What happens if you declare the kernel/offset arrays as uniforms and use the for loop?
I tried that too after reading some positive feedbacks about it, but without success.
Making a shader transpiler and a new shader language is a whole project in itself, Hodg :D When you don't have a tooling team that makes that stuff, the time might be best invested in something else.
Yeah, this is practically beyond capacity of an indie studio..
However, i wonder if a compute shader implementation would be faster, e.g. processing 8x8 pixels per invocation.
There would be much less texture access, and maybe it beats texture cache.
I'd be interested to know how a compute shader would behaves in that case.
Some news about the issue:
Using the AMD Shader Analyser and analyzing both looped and unrolled versions of the shader, I saw that both were almost identical.

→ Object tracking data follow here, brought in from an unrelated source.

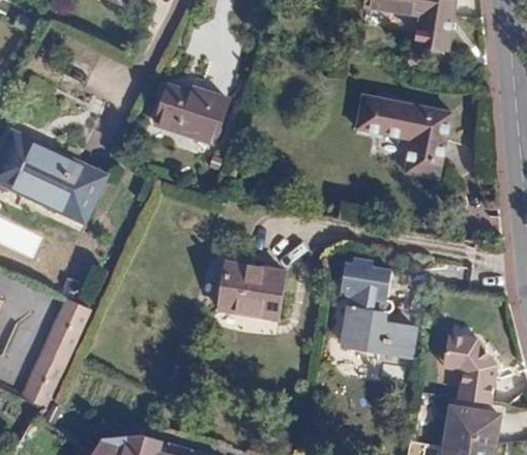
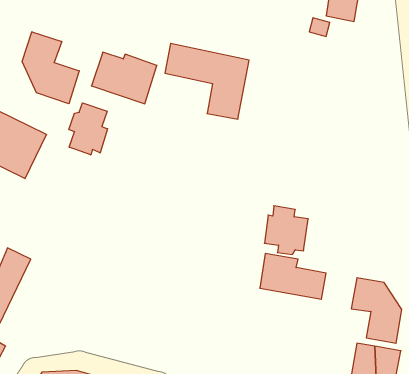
building: none -> [22,32,79,104]
building: [356,94,449,178] -> [165,43,249,119]
building: none -> [69,103,108,155]
building: [217,263,283,320] -> none

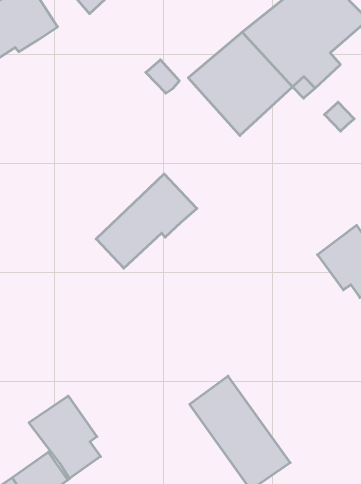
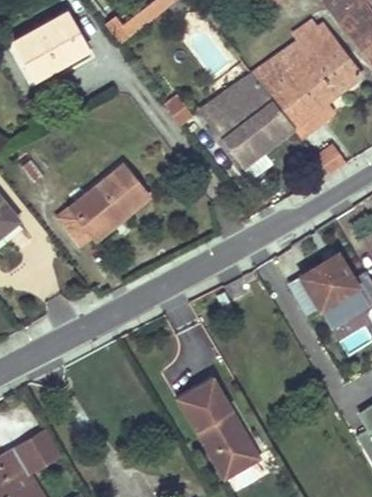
building: [96,174,197,268] -> [57,164,148,244]
building: [29,396,101,479] -> none

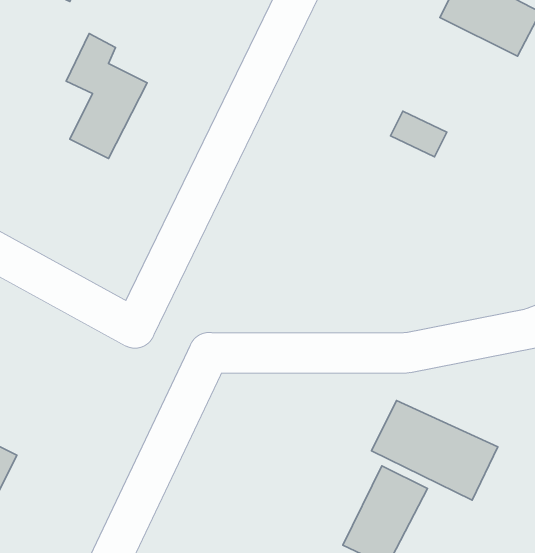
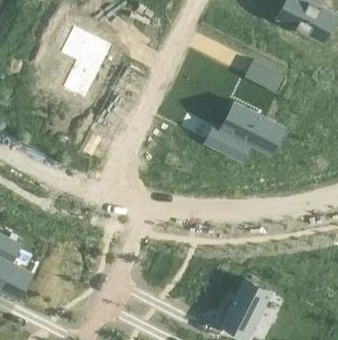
building: none -> [205,101,284,159]
building: [371,400,498,500] -> none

One thing though:
The unrolled version has only 5 texture lookups instead of 9. Why ? Because some of the "kernel" array values are just "0.0f" and the compiler strip the related texture lookups.
But the assembly code shows that AMD compiler is able to unroll the loop by itself.
So, after removing them, I ran both versions too see how they behave:
-Loop version: 1.7 ms
-Unrolled version : 0.24 ms
Conclusion: no real changes on nVidia, except that both run a little bit faster.
Is there a tool similar to AMD Shader Analyzer, but for nVidia gpus ?